Background: Physical activity (PA) is essential in the management and rehabilitation of low back pain (LBP). However, it is not clear that PA interventions in the workplace can improve LBP. This study aimed to investigate the effects of workplace counseling on PA levels, and LBP and physical function among workers.
Methods: We recruited 37 people with 12 weeks of LBP who worked as office staff or machinery mechanic in a manufacturing company in Aichi, Japan. Participants were randomly assigned to the intervention group (n = 20) or control group (n = 17). All participants of both groups were affixed with waist-worn accelerometers to monitor PA. The intervention group also received a program of face-to-face counseling with a physical therapist or nurse once a week for 12 weeks to reassure and encourage participants to maintain a high level of PA. PA, LBP severity and physical function were assessed at baseline, 3 and 6 months.

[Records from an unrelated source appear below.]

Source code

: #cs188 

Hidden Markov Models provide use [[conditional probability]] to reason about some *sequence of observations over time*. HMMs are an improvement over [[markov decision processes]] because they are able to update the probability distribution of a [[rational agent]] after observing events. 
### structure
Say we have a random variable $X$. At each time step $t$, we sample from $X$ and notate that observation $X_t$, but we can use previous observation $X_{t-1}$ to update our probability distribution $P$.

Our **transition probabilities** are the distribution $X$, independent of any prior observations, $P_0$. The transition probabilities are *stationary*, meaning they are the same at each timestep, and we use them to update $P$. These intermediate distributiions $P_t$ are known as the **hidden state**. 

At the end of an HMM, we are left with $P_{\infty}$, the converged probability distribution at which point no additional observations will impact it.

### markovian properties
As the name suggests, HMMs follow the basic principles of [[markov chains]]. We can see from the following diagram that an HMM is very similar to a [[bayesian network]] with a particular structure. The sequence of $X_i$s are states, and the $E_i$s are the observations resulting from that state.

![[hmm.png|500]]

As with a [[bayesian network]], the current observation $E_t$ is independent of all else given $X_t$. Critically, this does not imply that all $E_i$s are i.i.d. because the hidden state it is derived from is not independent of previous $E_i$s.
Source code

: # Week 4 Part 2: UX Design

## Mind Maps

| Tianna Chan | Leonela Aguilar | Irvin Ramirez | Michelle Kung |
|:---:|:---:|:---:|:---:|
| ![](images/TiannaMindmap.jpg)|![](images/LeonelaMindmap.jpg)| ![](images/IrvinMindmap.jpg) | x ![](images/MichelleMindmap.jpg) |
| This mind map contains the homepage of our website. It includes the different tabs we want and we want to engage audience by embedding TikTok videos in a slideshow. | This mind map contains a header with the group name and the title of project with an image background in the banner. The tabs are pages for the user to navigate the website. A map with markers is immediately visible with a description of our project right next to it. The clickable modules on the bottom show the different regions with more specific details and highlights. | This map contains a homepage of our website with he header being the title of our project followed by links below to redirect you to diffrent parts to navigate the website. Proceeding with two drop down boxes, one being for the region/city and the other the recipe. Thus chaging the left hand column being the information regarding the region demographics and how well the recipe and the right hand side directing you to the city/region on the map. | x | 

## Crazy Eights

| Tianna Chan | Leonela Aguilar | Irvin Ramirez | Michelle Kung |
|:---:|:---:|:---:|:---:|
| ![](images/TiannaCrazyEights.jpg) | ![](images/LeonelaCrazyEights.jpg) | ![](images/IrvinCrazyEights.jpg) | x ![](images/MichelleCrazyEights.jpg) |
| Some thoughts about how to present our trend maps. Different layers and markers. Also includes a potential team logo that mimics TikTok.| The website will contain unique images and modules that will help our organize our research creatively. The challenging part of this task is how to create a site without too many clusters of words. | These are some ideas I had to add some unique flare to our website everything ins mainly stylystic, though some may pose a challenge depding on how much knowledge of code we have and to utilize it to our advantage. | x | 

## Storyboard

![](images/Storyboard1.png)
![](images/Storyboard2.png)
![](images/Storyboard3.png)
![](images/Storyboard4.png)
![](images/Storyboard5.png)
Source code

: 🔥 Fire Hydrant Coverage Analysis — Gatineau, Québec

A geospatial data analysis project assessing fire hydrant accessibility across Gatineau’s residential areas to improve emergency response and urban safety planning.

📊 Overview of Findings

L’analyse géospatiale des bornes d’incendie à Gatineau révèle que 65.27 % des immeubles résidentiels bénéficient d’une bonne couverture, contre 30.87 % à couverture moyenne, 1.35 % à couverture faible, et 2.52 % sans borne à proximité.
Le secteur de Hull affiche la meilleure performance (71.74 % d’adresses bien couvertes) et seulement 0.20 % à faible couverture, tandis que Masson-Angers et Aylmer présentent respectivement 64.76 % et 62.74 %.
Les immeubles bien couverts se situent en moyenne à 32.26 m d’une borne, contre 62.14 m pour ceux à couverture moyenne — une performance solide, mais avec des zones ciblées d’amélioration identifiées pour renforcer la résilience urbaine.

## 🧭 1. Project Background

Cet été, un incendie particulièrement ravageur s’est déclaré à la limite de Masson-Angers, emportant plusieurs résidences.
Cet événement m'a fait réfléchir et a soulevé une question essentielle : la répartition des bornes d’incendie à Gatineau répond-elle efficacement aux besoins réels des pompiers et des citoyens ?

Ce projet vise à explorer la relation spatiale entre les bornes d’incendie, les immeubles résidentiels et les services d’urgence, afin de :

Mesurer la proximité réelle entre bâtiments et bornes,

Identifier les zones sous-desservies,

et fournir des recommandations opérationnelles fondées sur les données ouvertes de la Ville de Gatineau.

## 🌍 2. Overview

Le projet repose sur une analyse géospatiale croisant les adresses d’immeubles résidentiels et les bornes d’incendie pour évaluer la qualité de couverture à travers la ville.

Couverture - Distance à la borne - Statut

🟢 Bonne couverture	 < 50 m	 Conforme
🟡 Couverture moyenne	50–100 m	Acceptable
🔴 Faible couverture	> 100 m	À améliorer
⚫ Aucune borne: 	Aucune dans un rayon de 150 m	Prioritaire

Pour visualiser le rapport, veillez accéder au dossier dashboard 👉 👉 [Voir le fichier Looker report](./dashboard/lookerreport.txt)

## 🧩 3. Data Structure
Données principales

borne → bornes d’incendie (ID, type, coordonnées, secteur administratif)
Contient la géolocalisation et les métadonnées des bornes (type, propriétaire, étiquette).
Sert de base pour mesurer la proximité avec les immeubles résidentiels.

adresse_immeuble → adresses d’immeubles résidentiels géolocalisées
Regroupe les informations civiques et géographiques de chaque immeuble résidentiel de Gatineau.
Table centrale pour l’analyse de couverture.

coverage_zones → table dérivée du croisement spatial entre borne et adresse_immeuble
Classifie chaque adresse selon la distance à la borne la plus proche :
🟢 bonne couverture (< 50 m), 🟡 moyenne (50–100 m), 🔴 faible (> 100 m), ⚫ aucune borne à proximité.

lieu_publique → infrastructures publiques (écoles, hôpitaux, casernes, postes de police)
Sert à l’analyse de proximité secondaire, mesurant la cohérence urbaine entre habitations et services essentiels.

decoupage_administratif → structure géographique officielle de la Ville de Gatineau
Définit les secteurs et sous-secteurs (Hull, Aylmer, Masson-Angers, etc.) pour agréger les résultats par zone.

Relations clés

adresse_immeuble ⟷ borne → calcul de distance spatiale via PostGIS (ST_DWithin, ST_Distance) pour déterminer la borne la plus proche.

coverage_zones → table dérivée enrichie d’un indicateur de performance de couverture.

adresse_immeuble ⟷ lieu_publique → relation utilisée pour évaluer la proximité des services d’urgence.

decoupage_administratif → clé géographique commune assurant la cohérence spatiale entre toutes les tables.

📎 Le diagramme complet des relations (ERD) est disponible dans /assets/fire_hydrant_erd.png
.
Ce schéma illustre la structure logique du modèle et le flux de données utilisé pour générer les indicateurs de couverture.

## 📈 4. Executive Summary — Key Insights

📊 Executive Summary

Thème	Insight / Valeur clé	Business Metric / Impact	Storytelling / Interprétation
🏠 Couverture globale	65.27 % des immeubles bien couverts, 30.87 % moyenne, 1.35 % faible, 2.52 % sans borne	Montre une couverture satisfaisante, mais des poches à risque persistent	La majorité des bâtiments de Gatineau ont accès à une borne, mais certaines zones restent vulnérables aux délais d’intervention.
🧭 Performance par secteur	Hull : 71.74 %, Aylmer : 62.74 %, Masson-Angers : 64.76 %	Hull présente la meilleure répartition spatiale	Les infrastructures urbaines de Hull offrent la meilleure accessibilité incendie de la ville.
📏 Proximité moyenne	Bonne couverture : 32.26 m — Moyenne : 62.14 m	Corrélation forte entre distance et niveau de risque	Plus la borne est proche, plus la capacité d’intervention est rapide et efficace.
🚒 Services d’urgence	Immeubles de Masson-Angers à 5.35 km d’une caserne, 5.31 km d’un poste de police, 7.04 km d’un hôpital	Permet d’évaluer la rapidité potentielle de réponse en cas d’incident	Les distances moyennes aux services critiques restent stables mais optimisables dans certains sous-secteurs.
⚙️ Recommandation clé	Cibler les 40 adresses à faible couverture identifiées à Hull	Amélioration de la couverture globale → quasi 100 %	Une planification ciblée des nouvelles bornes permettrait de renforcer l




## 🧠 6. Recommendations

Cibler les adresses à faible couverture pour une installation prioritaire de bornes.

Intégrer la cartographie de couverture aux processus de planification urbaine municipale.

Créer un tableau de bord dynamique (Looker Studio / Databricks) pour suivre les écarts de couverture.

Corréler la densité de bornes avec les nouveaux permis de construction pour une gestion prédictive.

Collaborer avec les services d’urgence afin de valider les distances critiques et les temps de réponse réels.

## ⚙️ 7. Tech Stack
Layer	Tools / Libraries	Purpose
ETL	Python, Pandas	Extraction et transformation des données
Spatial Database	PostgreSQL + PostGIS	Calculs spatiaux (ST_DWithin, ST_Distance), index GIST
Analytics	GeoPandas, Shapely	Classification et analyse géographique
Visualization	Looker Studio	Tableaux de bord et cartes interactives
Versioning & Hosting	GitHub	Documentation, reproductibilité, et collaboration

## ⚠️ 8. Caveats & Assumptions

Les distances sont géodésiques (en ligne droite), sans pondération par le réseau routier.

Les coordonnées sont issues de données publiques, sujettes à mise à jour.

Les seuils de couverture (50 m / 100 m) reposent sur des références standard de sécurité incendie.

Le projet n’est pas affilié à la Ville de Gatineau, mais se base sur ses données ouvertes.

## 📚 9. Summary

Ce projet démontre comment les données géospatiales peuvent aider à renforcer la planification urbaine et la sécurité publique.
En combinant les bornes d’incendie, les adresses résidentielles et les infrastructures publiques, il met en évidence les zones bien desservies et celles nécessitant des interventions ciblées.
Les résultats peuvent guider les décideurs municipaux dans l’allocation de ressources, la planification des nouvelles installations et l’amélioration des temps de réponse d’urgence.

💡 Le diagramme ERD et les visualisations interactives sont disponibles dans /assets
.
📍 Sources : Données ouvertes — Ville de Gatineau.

Results: Baseline characteristics were similar in both groups. PA was significantly higher in the intervention group than in the control group at 3 and 6 months. In the intervention group, PA and physical function significantly increased at 3 and 6 months from baseline, and LBP severity at 6 months improved significantly from baseline. We calculated the effect size of the PA workplace counseling and found that it had a medium-to-large effect on PA, LBP severity and physical function.
Conclusions: Our data suggest that workplace PA intervention can increase PA and improve LBP among workers.